If things still don't improve, then have the final conversation with the employee AND a witness. Never have that confrontational conversation alone. If you have the luxury of working for a company that has a Human Resource Department, ask for someone from HR to be present. If not, have a trusted colleague present.

Small Business Tip #4: Get non performers off the bus fast.

Great businesses don't churn more, they churn faster. They take longer to hire great people and less time to fire poor performers. The longer you keep underperformers, the longer your business will suffer. The longer it will take the business to recover from the damage that poor performer created. Customer attrition, degrading morale, loss of market share are all typical casualties.

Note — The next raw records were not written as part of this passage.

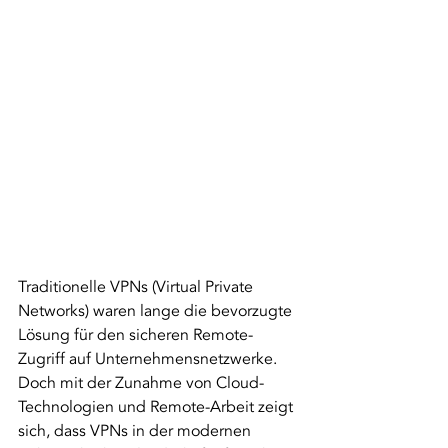
Traditionelle VPNs (Virtual Private 
Networks) waren lange die bevorzugte 
Lösung für den sicheren Remote-
Zugriff auf Unternehmensnetzwerke. 
Doch mit der Zunahme von Cloud-
Technologien und Remote-Arbeit zeigt 
sich, dass VPNs in der modernen 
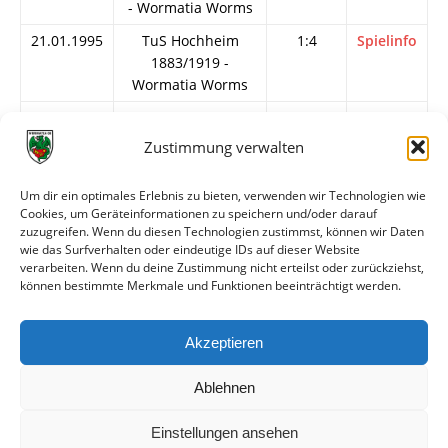
- Wormatia Worms
21.01.1995
TuS Hochheim
1:4
Spielinfo
1883/1919 -
Wormatia Worms
28.01.1995
Wormatia Worms -
1:0
Spielinfo
TSV Viernheim
Zustimmung verwalten
04.02.1995
Wormatia Worms -
0:4
Spielinfo
SC Hauenstein
Um dir ein optimales Erlebnis zu bieten, verwenden wir Technologien wie
Cookies, um Geräteinformationen zu speichern und/oder darauf
11.04.1995
TuS Neuhausen -
2:0
Spielinfo
zuzugreifen. Wenn du diesen Technologien zustimmst, können wir Daten
Wormatia Worms
wie das Surfverhalten oder eindeutige IDs auf dieser Website
verarbeiten. Wenn du deine Zustimmung nicht erteilst oder zurückziehst,
26.05.1995
Wormatia Worms -
1:1
Spielinfo
können bestimmte Merkmale und Funktionen beeinträchtigt werden.
RWO Alzey
03.06.1995
Wormatia Worms -
7:0
Spielinfo
Akzeptieren
SCS Selongey
Ablehnen
Einstellungen ansehen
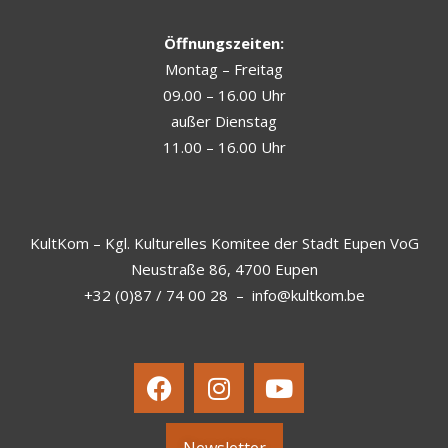
Öffnungszeiten:
Montag – Freitag
09.00 – 16.00 Uhr
außer Dienstag
11.00 – 16.00 Uhr
KultKom – Kgl. Kulturelles Komitee der Stadt Eupen VoG
Neustraße 86, 4700 Eupen
+32 (0)87 / 74 00 28
–
info@kultkom.be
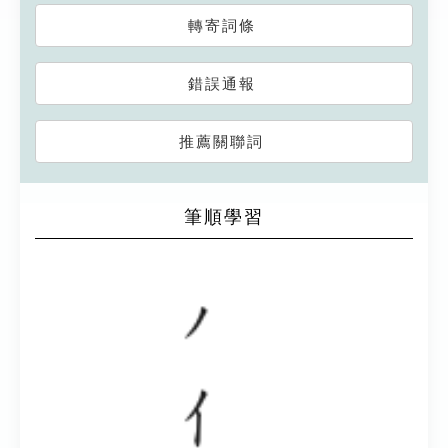
轉寄詞條
錯誤通報
推薦關聯詞
筆順學習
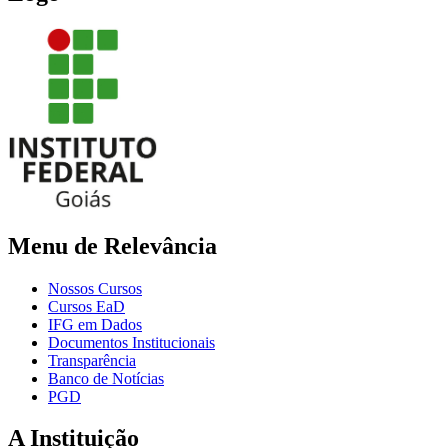
Menu de Relevância
Nossos Cursos
Cursos EaD
IFG em Dados
Documentos Institucionais
Transparência
Banco de Notícias
PGD
A Instituição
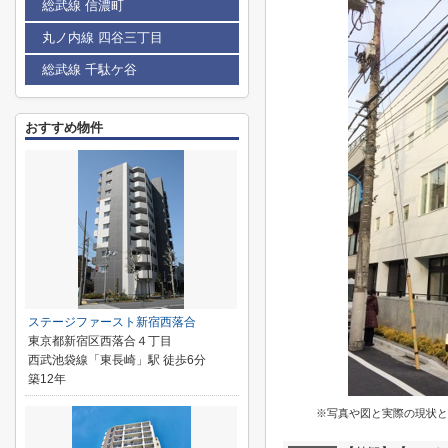
総武線 信濃町
丸ノ内線 四谷三丁目
総武線 千駄ケ谷
おすすめ物件
ステージファースト新宿西落合
東京都新宿区西落合４丁目
西武池袋線「東長崎」駅 徒歩6分
築12年
※写真や図と実際の現状と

So what happened to the pregnant woman who was looking at married male clients as her sugar daddy?

The firm documented all the incidents wtih clients and other employees that were problematic and shut the door to possible litigation. She was asked to leave as soon as possible as a result. She was shocked.

She was also unable to refute ninety days of written testimony against her. Unprofessional behavior is color blind and sex neutral. Bad behavior is toxic to great employees because if you don't do something about it, your best employees will leave you. No business can afford that.

Having the right people means having professionals working with you to create positive momentum in the business. There is nothing as exciting and as seeing the business flourish as a result.

If you need to fire someone, protect their dignity and speak the truth based on data, no drama. Capturing performance is not a game of "gotcha", but merely putting a mirror up to people so they know where they stand.

The best leaders ask others to do the same for them. That's why mentors for small business owners can be so valuable. They'll reflect where your strengths and weaknesses are as a small business owner.

Just remember, how to fire an employee is about allowing someone an opportunity to flourish somewhere else. Evaluating talent and deciding who should stay and who needs to move on needs to be a core competency for anyone running a business.